İsrail; kurmay başkanı, komutanlar ve bilim adamlarına yaptığı suikastlardan sonra füze ve roketleriyle İran’ın ceberut rejimden canı burnunda olan İran halkını ayaklandırmak istedi. Şimdilik başarılı olamadı.
Bekleyip göreceğiz: ABD’nin Fordo, Natanz ve İsfahan nükleer tesislerini vurması İran İslam Cumhuriyeti Hükümeti’ni ortadan kaldıracak, Molla Rejimini yıkacak mı? Yıkılanın yerine koyacakları yönetimle Irak’ta ve Suriye’de olduğu gibi petrol ve doğalgaz alanlarına çökecekler mi?
*
Gezi parkı eylemlerinden tutuklanan Osman Kavala, Yiğit Aksakoğlu ve Mücella Yapıcı “hükümeti ortadan kaldırmaya” teşebbüsle suçlanırken, Çiğdem Mater Utku, Ali Hakan Altınay, Mine Özerden, Şerafettin Can Atalay, Tayfun Kahraman, Yiğit Ali Ekmekçi, Ayşe Barım “hükümeti ortadan kaldırmaya yardım etmekle” suçlanıyor.
Soruyorum:
İsrail’in, ABD’nin ve Avrupa’nın yıllardır ambargo uyguladıkları İran’da füzeyle, bombayla başaramadığını “geziciler” Türkiye’de nasıl başaracaktı?
Ellerinde çakı yokken hükümeti ortadan nasıl kaldıracaklardı?
**
Büyük Ortadoğu Projesi tıkır tıkır işlerken hamasetten uzak durmak doğru olacaktır.
Konuşulması, tartışılması gereken,
“Bir kurucu anayasa anlayışı içerisinde yeni bir anayasaya ihtiyaç olduğu kabullenilmelidir” düşüncesidir.
Türkiye Cumhuriyeti’ne zarar veren:
Zeytin yerine kömürü seçmek, sağlıklı sanayileşme yerine çevreyi ve insanı yok eden vahşi kapitalizmi alkışlamak, desteklemek, yandaş sermayenin isteklerini bir bir yerine getirmektir.

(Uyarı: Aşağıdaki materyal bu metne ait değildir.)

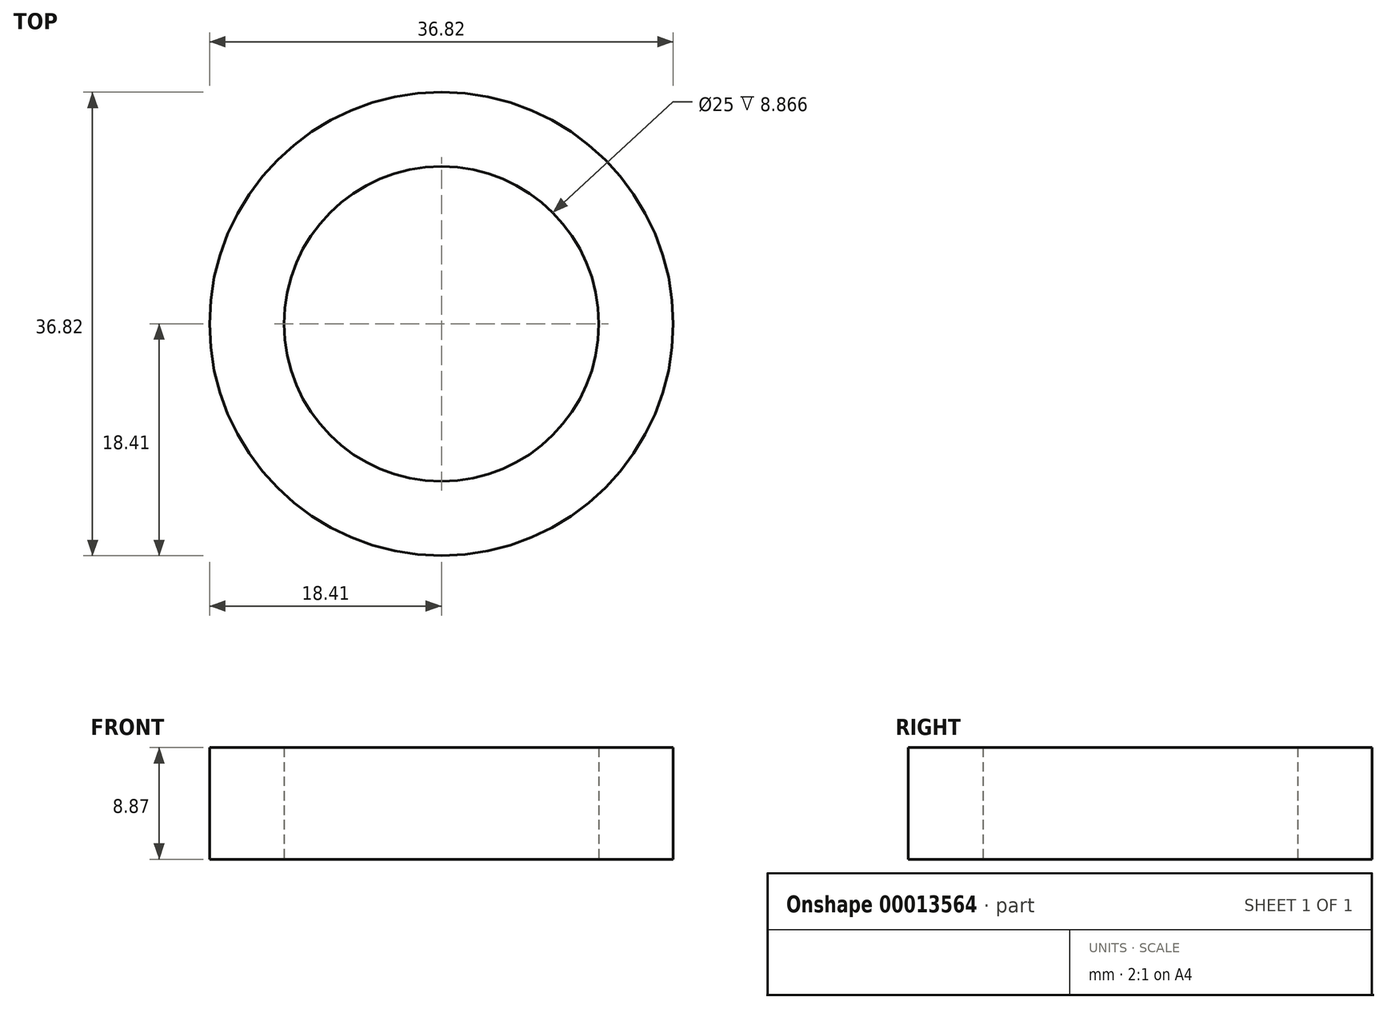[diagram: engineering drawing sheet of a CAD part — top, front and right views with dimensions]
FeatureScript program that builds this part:
annotation { "Feature Type Name" : "Feature", "Feature Type Description" : "" }
export const myFeature = defineFeature(function(context is Context, id is Id, definition is map)
    precondition{}
    {
        {
            var Q0;
            Q0=qCreatedBy(makeId("Front.planeOp"),FACE);
            var sketch = newSketch(context, id + "F0", { "sketchPlane" : qUnion([Q0])});
            skLineSegment(sketch, "E0", {"start": v(0, 0) * mm, "end": v(0, 16.6) * mm, "construction": true});
            skLineSegment(sketch, "E1", {"start": v(-18.41, 0) * mm, "end": v(-18.41, 8.87) * mm});
            skLineSegment(sketch, "E2", {"start": v(-18.41, 8.87) * mm, "end": v(-12.5, 8.87) * mm});
            skLineSegment(sketch, "E3", {"start": v(-12.5, 8.87) * mm, "end": v(-12.5, 0) * mm});
            skLineSegment(sketch, "E4", {"start": v(-12.5, 0) * mm, "end": v(-18.41, 0) * mm});
            skSolve(sketch);
        }
        {
            var Q0;
            Q0=makeQuery(id+"F0.imprint","IMPRINT",FACE,{"disambiguationData":[TD([[makeQuery(id+"F0.imprint","IMPRINT",EDGE,{"derivedFrom":sQuery(id+"F0.wireOp",EDGE,"E1")}),-1.0]])]});
            var Q1;
            Q1=sQuery(id+"F0.wireOp",EDGE,"E0");
            revolve(context, id + "F1", {"entities" : qUnion([Q0]), "axis" : qUnion([Q1]), "revolveType" : RevolveType.FULL});
        }
    });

Balıkesir için elli altı lirayı geçen mazotla enflasyon düşecek, fiyatlar inecek, her yer güllük gülistanlık olacak masalını görmezden gelmektir.
Genel başkan, belediye başkanı demeden tutuklayıp …miş’li …müş’lü ifadelerle içerde tutmaktır.
Anayasal hakkını kullanan öğrencileri korkutmaya çalışmaktır.
Binaları depreme dayanıklı hale getirmemektir.
Orman yangınları için önlem almamaktır.
Çiftçiye verilen tarım desteğini yasaların söylediği kadar yapmamaktır.
Ara zam isteklerini duymazdan gelmektir.
*
Madem, savaşla hükümet değiştirmek isteyen İsrail’le başladık, ülkemizle devam edelim.
Türkiye’de hükümetin değiştirilmesi rejimin başkalaştırılması için seçimden başka yol yoktur.
Ve
Seçmen, duymak istediklerine inanan kadın gibi gerçekleşmesini istediğini kulağına tatlı tatlı üfleyene oy verir.